Book Review on Nineteenth Century City Life
Have you ever wondered what life was really like for your ancestors? If they were working class people in an American city in the nineteenth century, the book Challenging Chicago, by Perry Duis (University of Chicago Press, 1992) will reveal how hard the business of everyday life was for them. For example, we all know that the horse provided transportation for people and goods. The movies give us romantic images of horse-drawn carriages clip-clopping cheerfully along the street. But Duis describes what that meant in real life–streets covered with a semi-frozen slush of manure and snow in winter, muddy manure oozing between the pavestones in spring, and stingy, smelly brown dust covering everything in summer. But people could no more do without horses than we can without the internal combustion engine. A nationwide equine flu epidemic in 1872 killed half the horses, bringing factories to a halt, leaving produce rotting in rail cars, and ushering in an economic panic that lasted two years.

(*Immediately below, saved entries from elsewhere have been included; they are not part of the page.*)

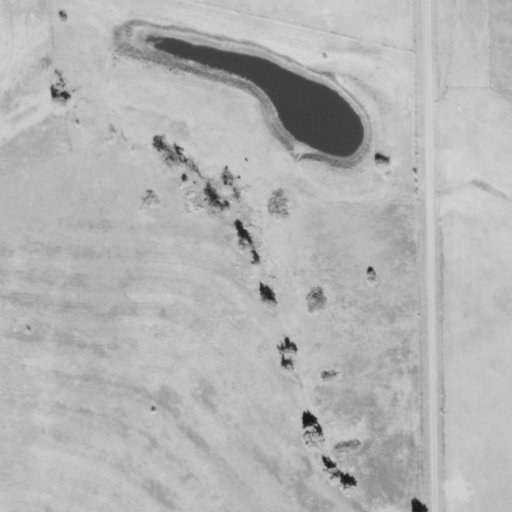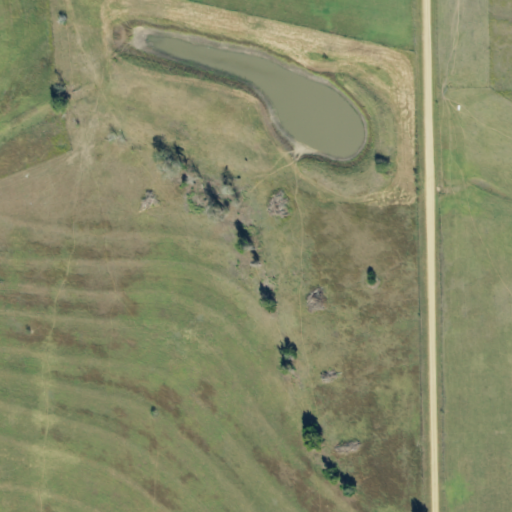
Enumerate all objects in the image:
road: (434, 256)
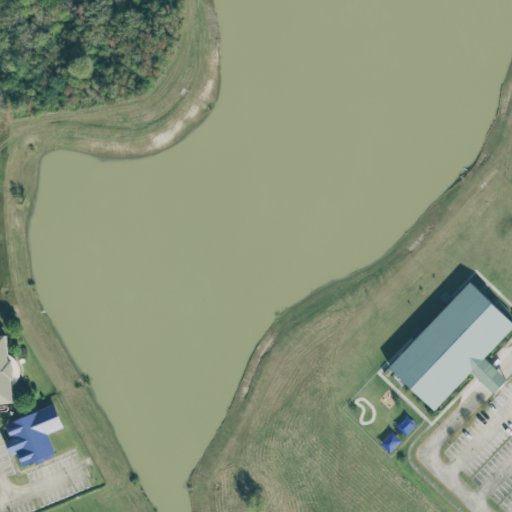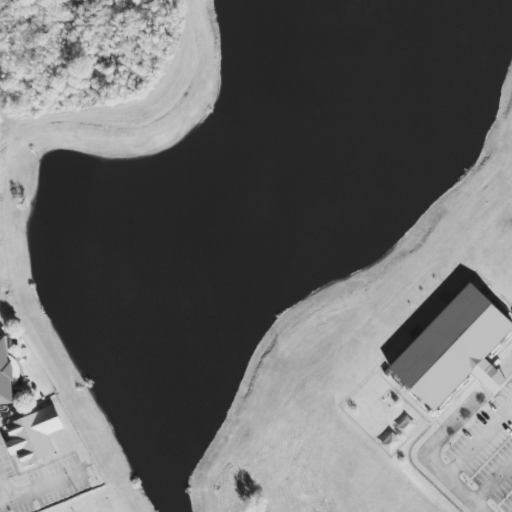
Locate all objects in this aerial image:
building: (454, 347)
road: (505, 365)
building: (5, 373)
road: (492, 379)
building: (33, 435)
road: (479, 441)
road: (431, 448)
road: (494, 484)
road: (33, 495)
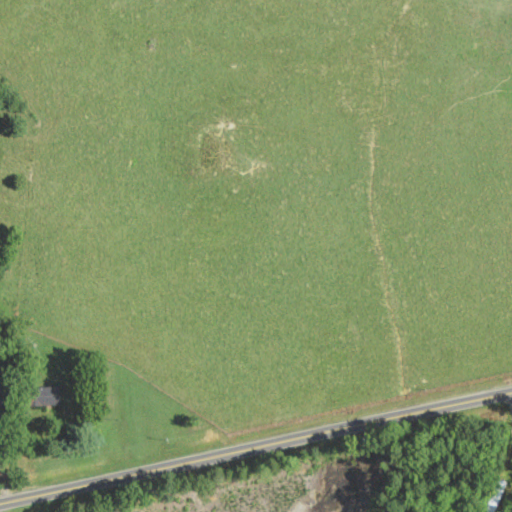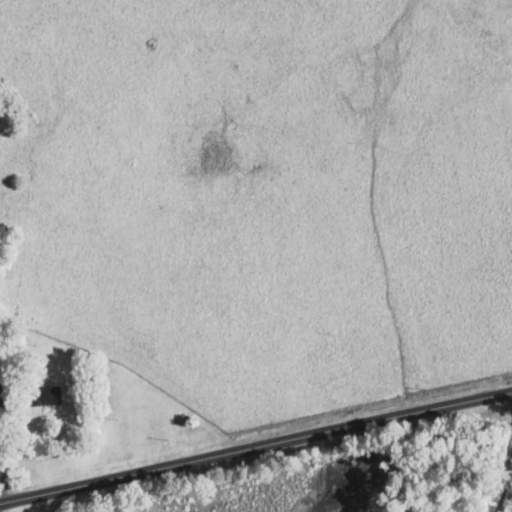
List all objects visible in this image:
road: (511, 390)
building: (45, 397)
road: (255, 437)
road: (2, 470)
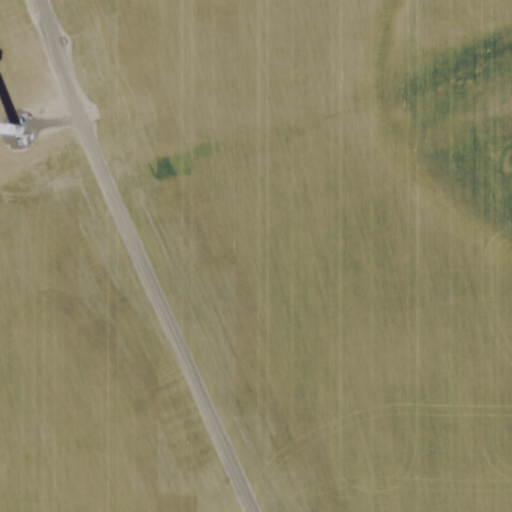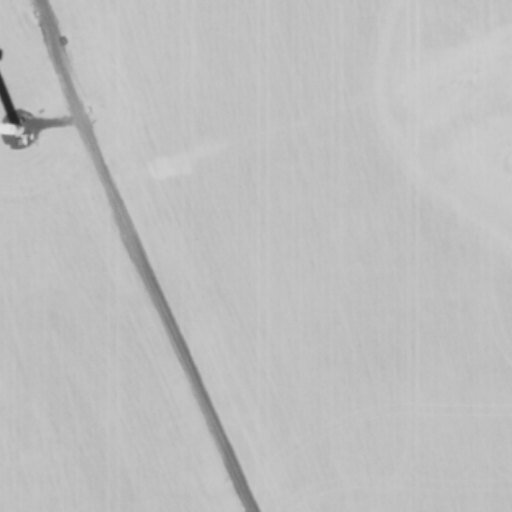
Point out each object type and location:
wind turbine: (6, 131)
road: (144, 258)
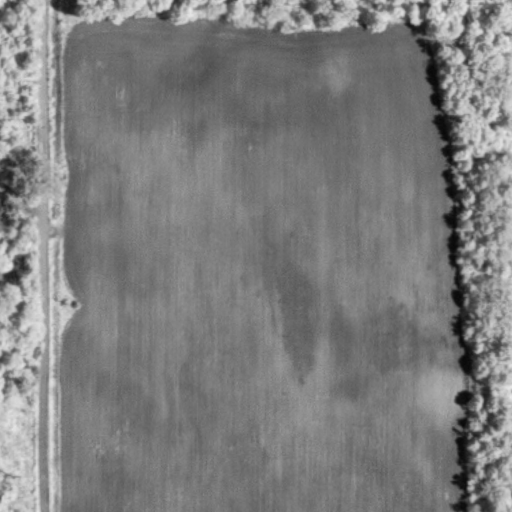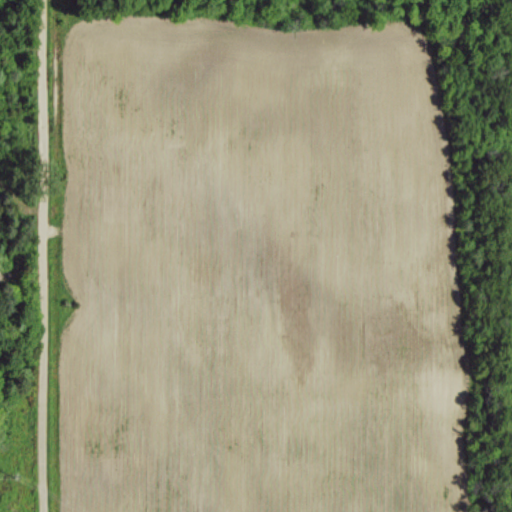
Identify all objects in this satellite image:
road: (38, 256)
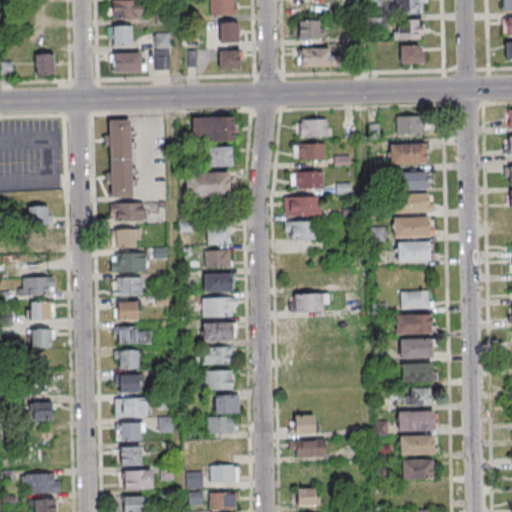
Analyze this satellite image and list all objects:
building: (506, 4)
building: (410, 6)
building: (222, 7)
building: (124, 9)
building: (507, 25)
building: (307, 28)
building: (408, 29)
building: (226, 31)
building: (119, 35)
road: (443, 35)
road: (487, 35)
road: (253, 38)
road: (282, 38)
road: (465, 44)
road: (360, 46)
road: (175, 48)
building: (508, 50)
building: (410, 54)
building: (316, 57)
building: (227, 59)
building: (161, 60)
building: (126, 62)
building: (43, 63)
building: (6, 68)
road: (478, 70)
road: (127, 80)
road: (487, 88)
road: (284, 93)
road: (231, 95)
road: (498, 104)
road: (364, 108)
building: (509, 117)
building: (409, 125)
building: (310, 127)
building: (210, 128)
building: (508, 145)
building: (308, 151)
building: (406, 154)
building: (217, 155)
building: (119, 158)
building: (509, 176)
road: (40, 179)
building: (306, 180)
building: (411, 180)
building: (206, 183)
road: (445, 196)
building: (509, 199)
building: (414, 203)
building: (301, 206)
building: (126, 212)
building: (37, 215)
building: (411, 227)
building: (300, 231)
building: (216, 234)
building: (124, 237)
building: (511, 241)
building: (412, 251)
building: (35, 254)
road: (82, 255)
road: (258, 255)
building: (216, 259)
building: (128, 261)
building: (509, 265)
building: (216, 283)
building: (126, 285)
building: (35, 286)
building: (414, 300)
road: (468, 300)
road: (364, 301)
building: (306, 303)
road: (173, 305)
building: (217, 308)
road: (488, 308)
building: (125, 310)
building: (38, 311)
building: (511, 312)
building: (413, 324)
building: (217, 333)
building: (125, 334)
building: (511, 337)
building: (40, 338)
building: (414, 349)
building: (215, 356)
building: (126, 358)
building: (415, 372)
building: (217, 380)
building: (126, 383)
building: (417, 395)
building: (226, 404)
building: (129, 407)
building: (38, 410)
building: (416, 420)
building: (164, 423)
building: (221, 424)
building: (302, 425)
building: (128, 430)
building: (511, 430)
building: (417, 444)
building: (306, 448)
building: (511, 453)
building: (128, 455)
building: (415, 469)
building: (222, 473)
building: (136, 479)
building: (193, 480)
building: (39, 482)
building: (416, 494)
building: (305, 496)
building: (193, 499)
building: (221, 500)
building: (130, 503)
building: (42, 505)
building: (419, 511)
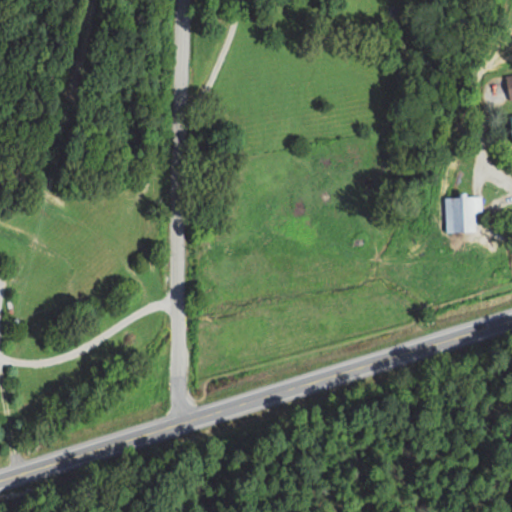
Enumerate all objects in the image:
building: (508, 85)
building: (510, 123)
building: (460, 211)
road: (176, 212)
road: (346, 382)
road: (89, 454)
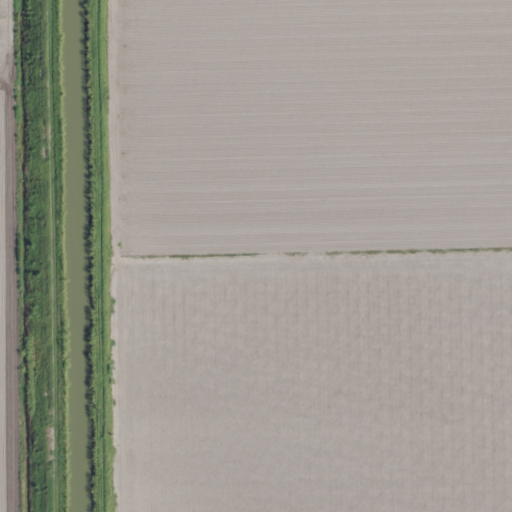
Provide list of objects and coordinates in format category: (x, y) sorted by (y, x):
road: (45, 256)
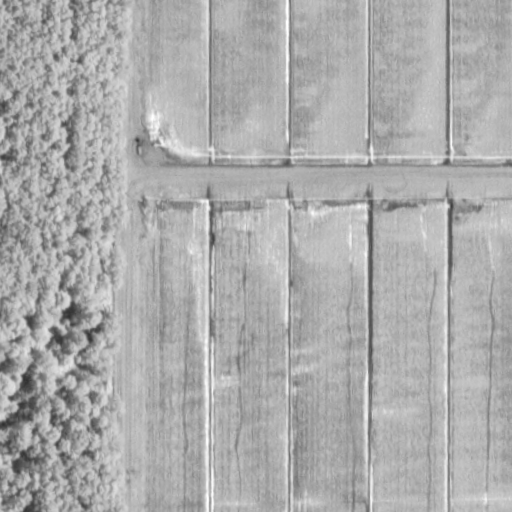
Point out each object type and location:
road: (124, 256)
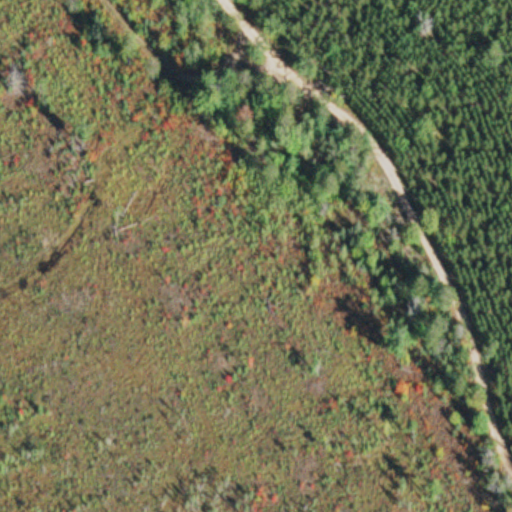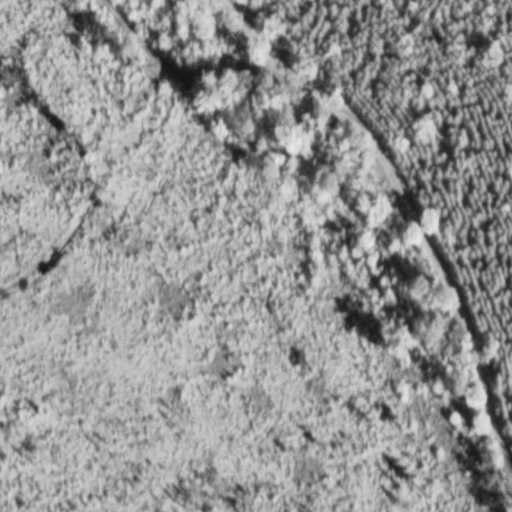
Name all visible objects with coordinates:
road: (238, 119)
road: (407, 237)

As its title suggests, the book is about Chicago, but in many ways, it paints a portrait of any large city at that time. It covers topics such as housing, work, transportation and food. It describes the shopping options for an urban housewife and the enterprising people who created the “curbstone economy,” buying goods wholesale and selling them to individuals on street corners or door-to-door.
Duis is more historian than popular writer, but his prose is clear and engaging, and he peppers the pages with quotes from writers of the time. I recommend this book to anyone who is curious about urban life in the “good old days.”